Blame it on my childhood in Pittsburgh, my heart that still lies in New England, or the way that the Portland mist energized me, but I am a lover of weather. Rain, wind, thunderstorms and frost- weather makes my clock tick and my toes wiggle. Don't get me wrong, I love the sunshine that falls upon the hills of Topanga just as much as anyone. But, the small moments when I do get to experience a little bit of weather, I am always a little bit happier. Because in the end, it makes that sunshine feel so much better.
This weekend, with puffy vests and scarfs wrapped around me, I basked in the foggy weather with lots of celebrating to do. Often, the fog forces me inward- in bed, wrapped in blankets- but this weekend, there was too much on the docket for that silliness. Celebrating birthdays, babies, and just friends being together we went from Filmore to Venice, Carpenteria to Topanga- good people, good food, and great weather.
Now, Sunday evening is winding down and so are we. We started a fire in the wood stove for the first time since early March and are finally hunkering down the way the fog wanted us to. Monday is coming too quickly and school is looming over our heads. I can tell you one thing, foggy weather isn't nearly as nice at school as it is at home. But, c'est la vie as my mom always said! This is the routine-we work, we play, we work again. And, a little baking on Sunday night makes it that much easier.
I have two rotating snacks that Adam and I thrive off of all week long.

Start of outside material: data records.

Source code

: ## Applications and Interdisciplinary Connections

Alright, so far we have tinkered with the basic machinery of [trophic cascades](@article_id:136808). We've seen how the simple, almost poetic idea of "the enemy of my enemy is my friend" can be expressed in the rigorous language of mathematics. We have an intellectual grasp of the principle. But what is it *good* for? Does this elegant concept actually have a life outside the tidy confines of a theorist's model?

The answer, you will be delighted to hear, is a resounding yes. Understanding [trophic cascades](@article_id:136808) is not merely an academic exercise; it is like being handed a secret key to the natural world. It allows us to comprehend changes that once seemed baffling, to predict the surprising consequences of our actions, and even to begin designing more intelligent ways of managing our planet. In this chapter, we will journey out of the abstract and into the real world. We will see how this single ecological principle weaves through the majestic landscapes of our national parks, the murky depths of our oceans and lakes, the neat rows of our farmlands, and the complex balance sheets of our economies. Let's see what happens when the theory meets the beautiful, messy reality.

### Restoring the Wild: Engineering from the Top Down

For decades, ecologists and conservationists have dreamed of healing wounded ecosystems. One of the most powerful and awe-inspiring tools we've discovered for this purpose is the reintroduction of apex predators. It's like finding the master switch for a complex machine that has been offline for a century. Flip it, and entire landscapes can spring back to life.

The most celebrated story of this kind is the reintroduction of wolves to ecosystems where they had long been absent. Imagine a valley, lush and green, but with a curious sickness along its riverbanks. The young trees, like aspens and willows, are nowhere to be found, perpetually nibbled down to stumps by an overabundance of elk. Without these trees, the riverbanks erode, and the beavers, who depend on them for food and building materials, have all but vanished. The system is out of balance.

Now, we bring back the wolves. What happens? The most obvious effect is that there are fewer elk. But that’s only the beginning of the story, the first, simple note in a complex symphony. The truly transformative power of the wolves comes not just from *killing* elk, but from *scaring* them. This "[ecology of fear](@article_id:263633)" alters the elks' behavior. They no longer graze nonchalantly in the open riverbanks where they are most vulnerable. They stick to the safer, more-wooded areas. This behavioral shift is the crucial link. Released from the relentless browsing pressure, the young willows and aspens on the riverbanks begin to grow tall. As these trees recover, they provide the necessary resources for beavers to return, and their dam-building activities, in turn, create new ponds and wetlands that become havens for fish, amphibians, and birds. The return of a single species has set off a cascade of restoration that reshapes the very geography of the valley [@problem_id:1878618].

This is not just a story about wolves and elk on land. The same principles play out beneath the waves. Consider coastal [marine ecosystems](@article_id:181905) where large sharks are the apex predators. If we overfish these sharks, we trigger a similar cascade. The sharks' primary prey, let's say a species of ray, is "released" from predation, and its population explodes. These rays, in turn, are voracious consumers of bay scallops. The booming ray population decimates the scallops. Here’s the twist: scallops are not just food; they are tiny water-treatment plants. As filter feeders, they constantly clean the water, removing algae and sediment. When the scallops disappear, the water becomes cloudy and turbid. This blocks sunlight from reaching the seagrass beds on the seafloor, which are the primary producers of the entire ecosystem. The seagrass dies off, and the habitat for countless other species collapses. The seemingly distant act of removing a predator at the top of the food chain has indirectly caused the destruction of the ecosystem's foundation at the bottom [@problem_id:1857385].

Not only does making them sooth my anxious stomach before a long work week but it also keeps us going through the busy school days that often seem never ending. The breakfast cookies are about 95% easier to make but the granola is pretty much the best thing you've ever had. Try both of them, you won't be disappointed, we are making the granola for this week.
Breakfast cookies: found here
3 mashed bananas (ripe), 1/3 cup apple sauce, 2 cups oats, 1/4 cup almond milk, 1/2 cup raisins, 1 tsp vanilla, 1 tsp cinnamon. Preheat oven to 350 degrees. Bake for 20-25 minutes.
***If I don't have any bananas I use 1 cup of pumpkin instead and added a little nutmeg. They are sweeter with the banana b/c banana's are simply sweeter so if you use pumpkin you might want to add a little maple syrup or honey.***
The Best Granola: adapted from Bon Appetit February 2013
Preheat oven to 300°F. Combine 1 large beaten egg white, 3 cups old-fashioned oats, 1 1/2 cups chopped nuts (such as almonds, pistachios, pecans, or walnuts), 1 1/2 cups coconut shavings, 1/2 cup agave syrup, 1/4 cup olive oil or warmed coconut oil, 1/4 cup sesame seeds, 2 tablespoons (packed) light brown sugar, 1 1/2 teaspoons kosher salt, and 1/2 teaspoons ground cinnamon in a large bowl; toss to combine. Spread out on a rimmed baking sheet.
Bake granola, stirring every 10 minutes, until golden brown and dry, 40-45 minutes. Let cool on baking sheet (it will crisp as it cools).
Mix in 1 cup dried cherries or cranberries.